→ **Given data**:
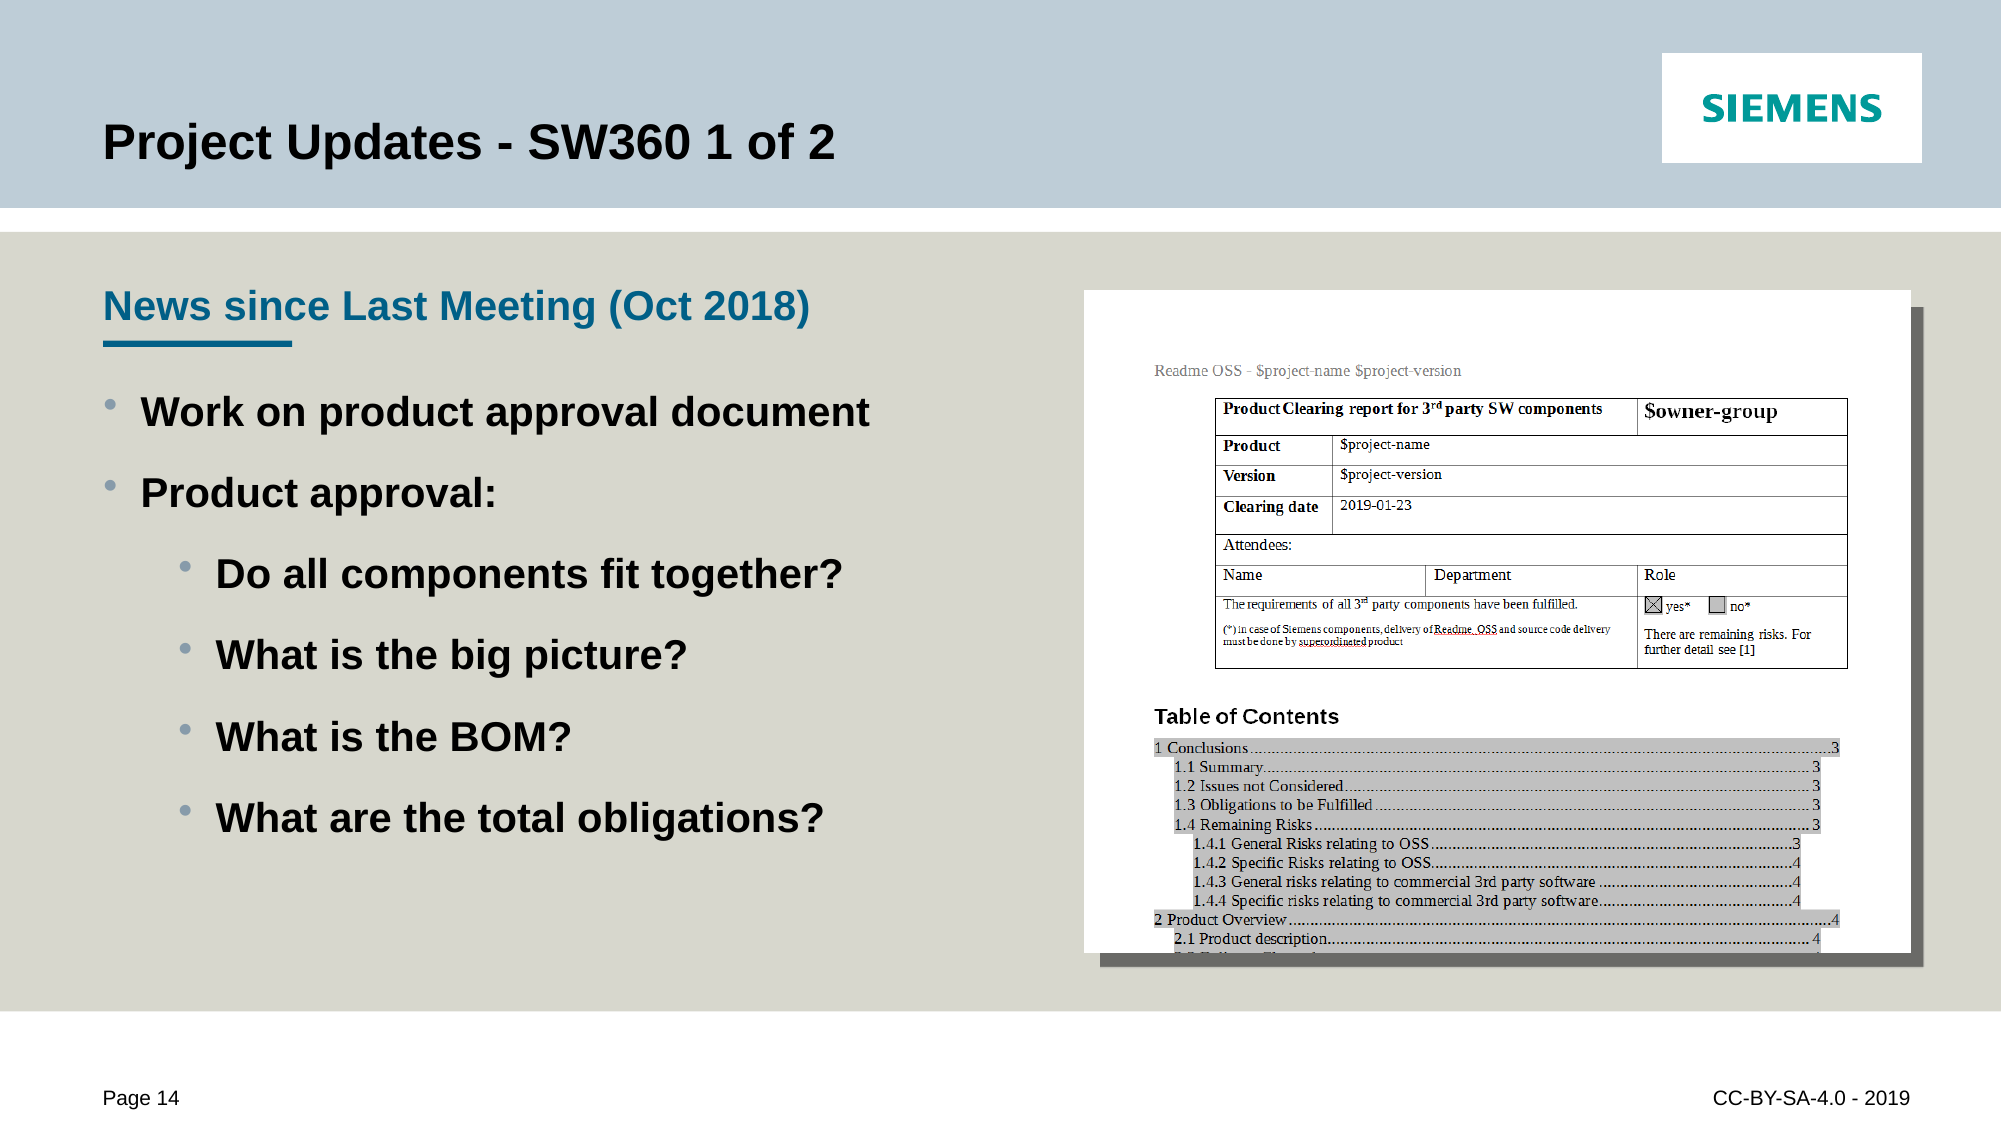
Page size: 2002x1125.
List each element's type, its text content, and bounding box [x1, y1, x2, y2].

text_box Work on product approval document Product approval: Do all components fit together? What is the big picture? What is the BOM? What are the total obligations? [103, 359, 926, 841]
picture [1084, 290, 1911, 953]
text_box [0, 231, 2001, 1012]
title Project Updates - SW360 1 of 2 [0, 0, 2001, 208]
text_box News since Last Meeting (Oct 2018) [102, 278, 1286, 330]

→ **Exercise requirements**: Please retype the text of the records above word for word, leaving out the pictures.

→ **Written solution**:
Page size: 2002x1125.
List each element's type, its text content, and bounding box [x1, y1, x2, y2].

text_box Work on product approval document Product approval: Do all components fit together? What is the big picture? What is the BOM? What are the total obligations? [103, 359, 926, 841]
picture [1084, 290, 1911, 953]
text_box [0, 231, 2001, 1012]
title Project Updates - SW360 1 of 2 [0, 0, 2001, 208]
text_box News since Last Meeting (Oct 2018) [102, 278, 1286, 330]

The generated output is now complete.